Despite the risk of “Mathiness” and a critical reduction of complexity, I argue that mathematical models should be devoted high value for their ability to efficiently describe scientific insights into the world-in-itself . Furthermore, the choice of underlying assumptions, deriving real-world recommendations from the model, and working on it as a scientist are normative (and therefore political) actions.
Willing to comprehend their complex surrounding, humankind developed systematic approaches to understand, describe, and communicate the world-in-itself. With the help of language, numbers, (mathematical) symbols, as well as agreed scientific methods, like mutually-shared definitions, falsifiability, observations, or experiments, scientists create a less complex (and therefore understandable) copy of parts of the world-in-itself: scientific insights.
Within the methods to describe the world-in-itself, numbers, mathematical symbols, and variables (especially in comparison to words and sentences) have proven to offer great benefits to their users: Precision (as numbers and symbols within mathematics are consistently defined), efficiency (as mathematics excludes [semantic] ambiguities), brevity (as variables or symbols can cover long definitions in one character), comprehensiveness (as mathematical description follow strict syntactical rules), and comparability/transferability (as the “language of mathematics” is understood worldwide). Therefore, mathematical approaches have also been adapted to less mathematized fields of science, like social sciences or humanities.
The aggregation of numbers, symbols, and variables to mathematical model is highly popular in economics. Here, mathematized economic models serves two purposes: They are either used as means of explanation to a proposed advancement of economic theory (e.g., Foundational models, Toy models) and means of validating theoretic description empirically (e.g., DSGE models, partially Policy models). Or, they are used to draw real-world normative recommendations or prognosis from their employment (e.g., Forecasting models, partially Policy models).
Assessing the value of mathematical models, we can apply a complexity and a quality criterium: first, the ability of models to efficiently describe insights into the world-in-itself, considering its degree of abstraction and (harmful) reduction of complexity (complexity criterium); second, the ability of models to fulfil their theoretical/empirical or normative purpose (quality criterium). With regards to the complexity criterium, mathematical models are valuable as they offer a precise, lean, and transferrable economic understanding of the world-in-itself; yet, they create the illusion of simplicity as its complexity is reduced drastically and the remains are hidden inside its very efficient notation. This bears the risk of researchers falling into the trap of the “Ricardian Vice”, as well as skipping a step-by-step replicability of mathematized model, which gives leverage to pseudo-mathematized models (referred to as “Mathiness” by Paul Romer). In a second step, value is added to a mathematical model if it enhances or validates theory or draws normative conclusions that are brought forward convincingly in a political discussion (quality criterium). Notably the latter can be difficult to achieve as encompassing real-world modelling requires a big reduction of complexity.

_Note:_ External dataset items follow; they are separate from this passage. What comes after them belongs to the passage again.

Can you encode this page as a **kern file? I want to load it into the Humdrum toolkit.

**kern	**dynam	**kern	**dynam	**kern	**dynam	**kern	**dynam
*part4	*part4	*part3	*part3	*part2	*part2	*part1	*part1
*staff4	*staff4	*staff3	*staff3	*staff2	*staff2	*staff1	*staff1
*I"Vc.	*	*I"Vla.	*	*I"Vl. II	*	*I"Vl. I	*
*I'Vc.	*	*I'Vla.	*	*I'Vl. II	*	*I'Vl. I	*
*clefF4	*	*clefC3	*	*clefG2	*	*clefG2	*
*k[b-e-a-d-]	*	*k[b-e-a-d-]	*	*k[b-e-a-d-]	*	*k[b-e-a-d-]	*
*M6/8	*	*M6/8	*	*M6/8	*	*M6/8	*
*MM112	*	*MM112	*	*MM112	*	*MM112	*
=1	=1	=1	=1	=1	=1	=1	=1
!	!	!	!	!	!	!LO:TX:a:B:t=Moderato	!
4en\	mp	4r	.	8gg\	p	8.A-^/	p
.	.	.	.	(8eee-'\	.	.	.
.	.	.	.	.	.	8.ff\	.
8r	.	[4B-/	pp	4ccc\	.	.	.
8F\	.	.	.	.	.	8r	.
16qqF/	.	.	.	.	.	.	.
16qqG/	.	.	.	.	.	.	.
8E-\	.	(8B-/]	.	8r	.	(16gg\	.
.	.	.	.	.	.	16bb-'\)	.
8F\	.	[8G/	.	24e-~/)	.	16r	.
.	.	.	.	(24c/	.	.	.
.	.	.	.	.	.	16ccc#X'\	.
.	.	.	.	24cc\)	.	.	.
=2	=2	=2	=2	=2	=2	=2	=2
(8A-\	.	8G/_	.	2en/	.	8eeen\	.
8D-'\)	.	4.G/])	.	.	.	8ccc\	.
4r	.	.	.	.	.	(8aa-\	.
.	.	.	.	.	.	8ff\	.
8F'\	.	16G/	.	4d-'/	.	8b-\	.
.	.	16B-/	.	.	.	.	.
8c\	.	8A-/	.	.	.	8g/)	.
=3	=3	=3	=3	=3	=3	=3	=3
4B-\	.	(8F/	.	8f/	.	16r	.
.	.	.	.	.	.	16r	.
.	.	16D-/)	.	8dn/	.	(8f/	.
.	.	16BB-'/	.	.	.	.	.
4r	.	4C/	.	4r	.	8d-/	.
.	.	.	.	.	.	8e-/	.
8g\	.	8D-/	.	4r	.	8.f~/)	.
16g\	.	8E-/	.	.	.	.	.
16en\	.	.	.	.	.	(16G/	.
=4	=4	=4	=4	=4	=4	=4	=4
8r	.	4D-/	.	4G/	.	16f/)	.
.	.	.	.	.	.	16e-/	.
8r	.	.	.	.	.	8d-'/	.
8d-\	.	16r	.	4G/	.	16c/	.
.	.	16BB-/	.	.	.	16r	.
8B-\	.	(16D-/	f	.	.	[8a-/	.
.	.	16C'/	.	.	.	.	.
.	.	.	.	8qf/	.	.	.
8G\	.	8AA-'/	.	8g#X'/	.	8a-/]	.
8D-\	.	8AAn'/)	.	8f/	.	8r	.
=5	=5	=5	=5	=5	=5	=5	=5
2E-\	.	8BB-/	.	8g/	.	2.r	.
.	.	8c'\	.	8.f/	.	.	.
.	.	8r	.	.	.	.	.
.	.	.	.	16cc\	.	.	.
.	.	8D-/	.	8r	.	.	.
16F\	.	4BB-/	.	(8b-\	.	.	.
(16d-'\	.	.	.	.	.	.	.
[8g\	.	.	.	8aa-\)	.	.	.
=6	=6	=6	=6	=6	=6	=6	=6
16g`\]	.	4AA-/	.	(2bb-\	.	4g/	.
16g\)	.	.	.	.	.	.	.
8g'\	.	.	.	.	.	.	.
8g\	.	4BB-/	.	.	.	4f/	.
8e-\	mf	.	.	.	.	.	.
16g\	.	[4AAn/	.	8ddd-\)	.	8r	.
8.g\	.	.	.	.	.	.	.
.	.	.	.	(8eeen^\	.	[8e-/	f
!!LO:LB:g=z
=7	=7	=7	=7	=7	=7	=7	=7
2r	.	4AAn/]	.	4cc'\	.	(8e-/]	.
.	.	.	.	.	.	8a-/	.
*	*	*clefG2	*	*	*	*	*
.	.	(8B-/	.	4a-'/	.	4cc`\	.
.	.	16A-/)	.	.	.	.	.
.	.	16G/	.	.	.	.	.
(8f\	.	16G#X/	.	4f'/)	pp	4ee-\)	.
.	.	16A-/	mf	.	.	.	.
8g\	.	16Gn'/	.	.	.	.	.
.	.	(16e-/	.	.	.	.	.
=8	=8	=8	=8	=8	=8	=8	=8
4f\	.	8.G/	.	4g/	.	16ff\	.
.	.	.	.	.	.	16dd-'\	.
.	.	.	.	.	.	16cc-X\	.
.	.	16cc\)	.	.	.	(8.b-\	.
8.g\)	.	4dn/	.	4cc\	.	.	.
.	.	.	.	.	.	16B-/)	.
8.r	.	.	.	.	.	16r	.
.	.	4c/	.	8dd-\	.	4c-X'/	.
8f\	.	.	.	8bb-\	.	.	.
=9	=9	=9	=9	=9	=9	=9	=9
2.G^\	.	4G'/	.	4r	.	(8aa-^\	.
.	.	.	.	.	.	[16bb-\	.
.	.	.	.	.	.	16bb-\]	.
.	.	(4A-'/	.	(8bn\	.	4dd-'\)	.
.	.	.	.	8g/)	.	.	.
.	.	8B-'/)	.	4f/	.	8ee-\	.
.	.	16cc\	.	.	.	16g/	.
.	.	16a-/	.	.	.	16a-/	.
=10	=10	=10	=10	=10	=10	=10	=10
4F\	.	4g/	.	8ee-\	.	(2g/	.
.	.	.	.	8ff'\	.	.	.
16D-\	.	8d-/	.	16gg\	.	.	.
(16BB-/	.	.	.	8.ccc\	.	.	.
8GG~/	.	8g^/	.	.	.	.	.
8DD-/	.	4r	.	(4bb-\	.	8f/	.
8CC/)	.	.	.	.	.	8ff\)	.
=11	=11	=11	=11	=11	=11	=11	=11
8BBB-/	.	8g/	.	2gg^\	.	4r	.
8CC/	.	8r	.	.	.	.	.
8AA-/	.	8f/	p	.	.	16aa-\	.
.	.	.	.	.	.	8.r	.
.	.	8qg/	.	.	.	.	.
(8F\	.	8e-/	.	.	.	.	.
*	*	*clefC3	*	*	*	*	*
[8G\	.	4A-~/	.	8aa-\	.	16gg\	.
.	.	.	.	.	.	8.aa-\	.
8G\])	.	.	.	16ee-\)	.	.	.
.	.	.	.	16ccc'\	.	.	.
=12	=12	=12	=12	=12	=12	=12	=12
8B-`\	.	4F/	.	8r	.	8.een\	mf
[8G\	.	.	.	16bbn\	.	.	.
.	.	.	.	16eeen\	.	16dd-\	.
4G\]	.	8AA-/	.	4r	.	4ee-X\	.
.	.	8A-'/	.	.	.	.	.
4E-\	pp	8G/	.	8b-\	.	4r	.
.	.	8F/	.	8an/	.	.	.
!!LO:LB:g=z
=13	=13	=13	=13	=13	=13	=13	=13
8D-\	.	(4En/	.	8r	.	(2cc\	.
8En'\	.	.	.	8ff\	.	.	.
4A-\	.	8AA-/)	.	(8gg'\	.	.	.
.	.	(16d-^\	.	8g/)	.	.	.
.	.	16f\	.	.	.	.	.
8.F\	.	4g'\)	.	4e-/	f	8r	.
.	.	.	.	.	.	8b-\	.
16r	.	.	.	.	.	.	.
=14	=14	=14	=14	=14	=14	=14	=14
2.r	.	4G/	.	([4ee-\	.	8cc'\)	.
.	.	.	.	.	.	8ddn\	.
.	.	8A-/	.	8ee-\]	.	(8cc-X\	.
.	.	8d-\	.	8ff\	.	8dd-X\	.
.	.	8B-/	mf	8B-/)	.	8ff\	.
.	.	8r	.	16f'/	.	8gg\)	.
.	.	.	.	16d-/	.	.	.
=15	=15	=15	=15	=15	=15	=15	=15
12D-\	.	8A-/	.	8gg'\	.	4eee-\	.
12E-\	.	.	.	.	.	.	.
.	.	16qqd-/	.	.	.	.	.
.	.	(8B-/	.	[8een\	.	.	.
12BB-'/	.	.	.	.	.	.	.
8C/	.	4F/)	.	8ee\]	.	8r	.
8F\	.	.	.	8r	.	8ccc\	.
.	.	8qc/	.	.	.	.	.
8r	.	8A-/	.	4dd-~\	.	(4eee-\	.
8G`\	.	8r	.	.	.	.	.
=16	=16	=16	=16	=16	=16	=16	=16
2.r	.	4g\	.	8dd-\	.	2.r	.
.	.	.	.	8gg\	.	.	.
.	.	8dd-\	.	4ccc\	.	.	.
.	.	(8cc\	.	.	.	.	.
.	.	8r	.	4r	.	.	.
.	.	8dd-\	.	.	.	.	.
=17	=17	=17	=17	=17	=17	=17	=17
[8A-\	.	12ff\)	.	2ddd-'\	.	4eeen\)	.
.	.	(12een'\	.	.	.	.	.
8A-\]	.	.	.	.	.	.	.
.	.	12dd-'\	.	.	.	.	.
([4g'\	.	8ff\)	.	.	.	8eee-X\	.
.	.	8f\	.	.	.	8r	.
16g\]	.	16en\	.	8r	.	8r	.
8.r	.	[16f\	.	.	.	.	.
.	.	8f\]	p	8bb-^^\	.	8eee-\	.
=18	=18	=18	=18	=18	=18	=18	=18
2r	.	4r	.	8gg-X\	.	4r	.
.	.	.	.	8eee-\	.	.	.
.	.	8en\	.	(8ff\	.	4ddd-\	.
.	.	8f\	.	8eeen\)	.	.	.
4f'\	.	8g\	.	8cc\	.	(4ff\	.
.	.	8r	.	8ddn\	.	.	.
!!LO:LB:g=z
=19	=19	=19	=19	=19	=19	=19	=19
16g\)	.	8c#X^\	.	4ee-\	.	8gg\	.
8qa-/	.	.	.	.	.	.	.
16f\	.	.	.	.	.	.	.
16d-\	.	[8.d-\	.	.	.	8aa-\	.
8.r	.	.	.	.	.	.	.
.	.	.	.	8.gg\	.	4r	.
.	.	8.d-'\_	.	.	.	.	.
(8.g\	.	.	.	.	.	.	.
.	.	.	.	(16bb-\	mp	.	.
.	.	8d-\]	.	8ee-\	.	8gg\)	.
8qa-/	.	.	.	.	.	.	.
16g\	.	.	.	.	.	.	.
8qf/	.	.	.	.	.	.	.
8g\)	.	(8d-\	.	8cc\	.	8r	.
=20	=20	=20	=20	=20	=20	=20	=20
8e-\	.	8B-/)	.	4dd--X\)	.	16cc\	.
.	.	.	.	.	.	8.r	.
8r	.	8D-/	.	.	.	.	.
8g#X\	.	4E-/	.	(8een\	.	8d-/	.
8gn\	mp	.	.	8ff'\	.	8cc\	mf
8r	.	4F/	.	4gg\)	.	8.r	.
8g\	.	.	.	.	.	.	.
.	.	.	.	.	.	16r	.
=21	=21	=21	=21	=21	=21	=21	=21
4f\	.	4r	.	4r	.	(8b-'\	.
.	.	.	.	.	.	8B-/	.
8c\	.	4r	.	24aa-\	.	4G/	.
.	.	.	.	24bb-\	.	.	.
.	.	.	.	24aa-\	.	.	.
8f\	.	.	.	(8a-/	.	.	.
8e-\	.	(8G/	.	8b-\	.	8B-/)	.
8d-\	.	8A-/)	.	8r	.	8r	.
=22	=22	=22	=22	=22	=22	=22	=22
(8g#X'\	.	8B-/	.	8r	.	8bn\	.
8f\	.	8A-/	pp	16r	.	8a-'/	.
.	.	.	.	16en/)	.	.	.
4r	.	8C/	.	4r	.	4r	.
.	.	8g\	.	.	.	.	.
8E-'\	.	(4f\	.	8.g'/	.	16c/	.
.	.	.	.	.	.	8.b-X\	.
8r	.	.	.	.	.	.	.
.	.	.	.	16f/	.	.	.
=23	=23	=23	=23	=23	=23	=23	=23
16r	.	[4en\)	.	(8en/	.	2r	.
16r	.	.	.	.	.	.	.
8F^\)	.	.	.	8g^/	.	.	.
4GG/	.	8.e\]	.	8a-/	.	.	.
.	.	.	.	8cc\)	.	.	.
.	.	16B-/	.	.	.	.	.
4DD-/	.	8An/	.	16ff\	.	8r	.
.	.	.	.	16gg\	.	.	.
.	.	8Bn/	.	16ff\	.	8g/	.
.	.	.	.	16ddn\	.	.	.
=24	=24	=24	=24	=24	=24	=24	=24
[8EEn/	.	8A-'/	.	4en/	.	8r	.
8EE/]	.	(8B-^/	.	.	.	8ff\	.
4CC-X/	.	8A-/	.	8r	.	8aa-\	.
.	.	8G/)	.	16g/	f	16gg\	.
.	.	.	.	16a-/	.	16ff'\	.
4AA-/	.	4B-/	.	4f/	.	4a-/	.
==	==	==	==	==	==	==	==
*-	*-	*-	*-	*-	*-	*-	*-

Breaking science down to a choice of axioms (or assumptions), scientific methods, and a narrative of the world-in-itself, makes every scientist a politician. Engaging for one field of science means choosing one set of axioms, methods, and narrative over others, and this is a normative (and hence political) decision. After deciding for one approach to the world-in-itself and within the rules and assumptions of his/her field, the theoretical and empirical work produces insights and validations that are not more political than the continuous upholding of the initial political statement for this scientific approach and against others. Normative findings are, to the contrary and regardless of the field of science, political as they leave their scientific system and try to formulate “absolute Truth” about the world-in-itself – independently from their axiomatic fundament.
 The world-in-itself is a borrowing from Immanuel Kant’s concept of the “thing-in-itself”, the real existence of objects before any human perception.
 The following five types of exemplary macro models refer to Blanchard (2017): “On the Need of (At Least) Five Classes of Macro Models”.
This OnePager is part of a six piece series written for the course "Advanced Economics: Economic Theory & Policy" at Hertie School of Governance, lectured by Prof Jean Pisani-Ferry, Chief Economist of the French President and Professor at Hertie School of Governance and SciencePo.